Assignment:
Which lines in the data below contain the word "Coslada"? Copy each of them.

Extracted data:
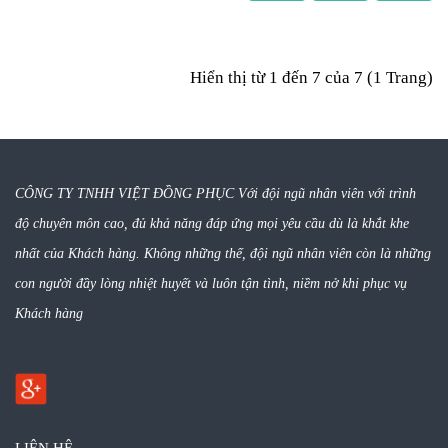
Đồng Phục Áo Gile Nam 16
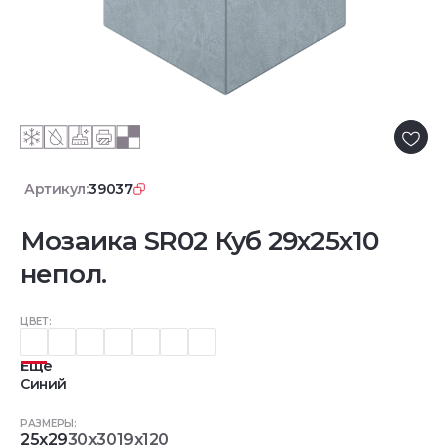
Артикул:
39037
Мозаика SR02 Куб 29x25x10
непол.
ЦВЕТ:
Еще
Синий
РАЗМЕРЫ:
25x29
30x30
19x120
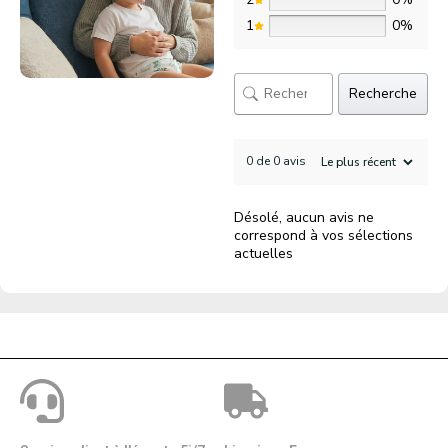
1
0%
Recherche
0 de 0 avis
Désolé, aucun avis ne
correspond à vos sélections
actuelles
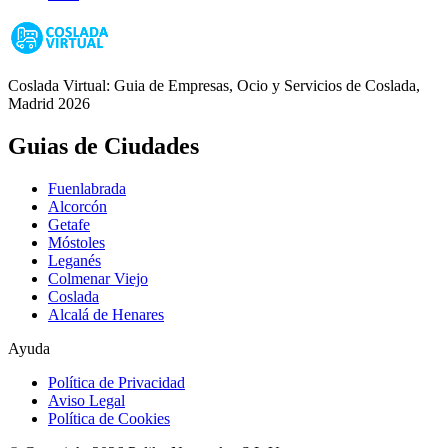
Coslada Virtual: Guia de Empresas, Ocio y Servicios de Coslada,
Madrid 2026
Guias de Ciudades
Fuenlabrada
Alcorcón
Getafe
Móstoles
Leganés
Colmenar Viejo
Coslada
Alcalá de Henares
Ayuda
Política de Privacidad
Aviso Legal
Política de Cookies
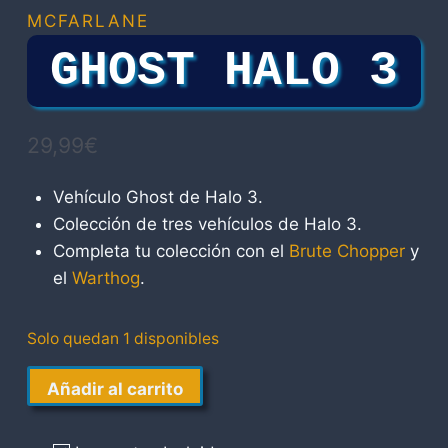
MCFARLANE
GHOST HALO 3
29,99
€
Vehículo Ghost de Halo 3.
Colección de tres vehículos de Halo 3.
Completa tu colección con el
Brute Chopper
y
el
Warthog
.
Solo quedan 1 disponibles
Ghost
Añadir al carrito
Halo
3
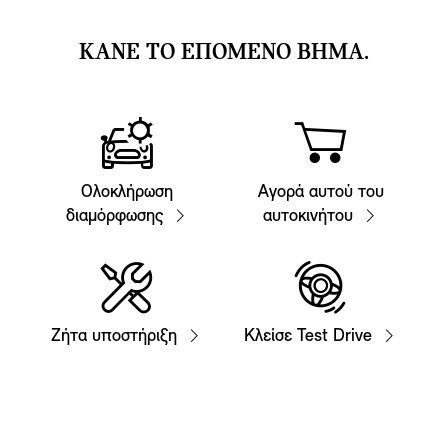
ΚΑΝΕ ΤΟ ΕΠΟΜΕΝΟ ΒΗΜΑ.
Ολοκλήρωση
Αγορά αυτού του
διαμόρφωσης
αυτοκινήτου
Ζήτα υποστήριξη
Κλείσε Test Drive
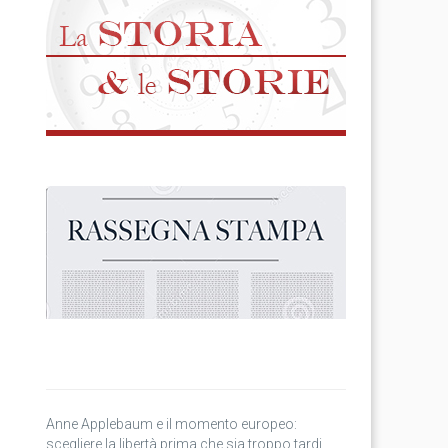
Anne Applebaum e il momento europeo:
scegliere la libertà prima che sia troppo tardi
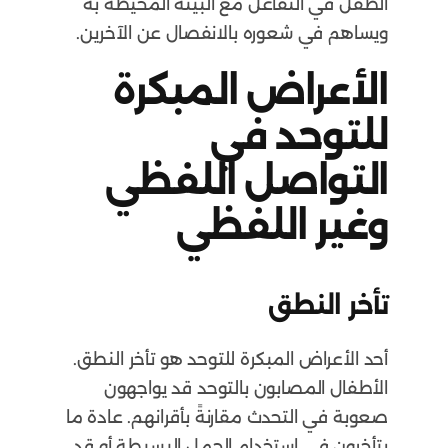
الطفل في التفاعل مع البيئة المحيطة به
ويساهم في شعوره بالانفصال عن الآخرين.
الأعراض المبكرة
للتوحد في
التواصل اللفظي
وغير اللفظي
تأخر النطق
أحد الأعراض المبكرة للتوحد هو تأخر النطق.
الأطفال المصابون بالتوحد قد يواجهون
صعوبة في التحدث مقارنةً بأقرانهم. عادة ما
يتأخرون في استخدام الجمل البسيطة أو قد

Exercise answer:
Coslada Virtual: Guia de Empresas, Ocio y Servicios de Coslada,
Coslada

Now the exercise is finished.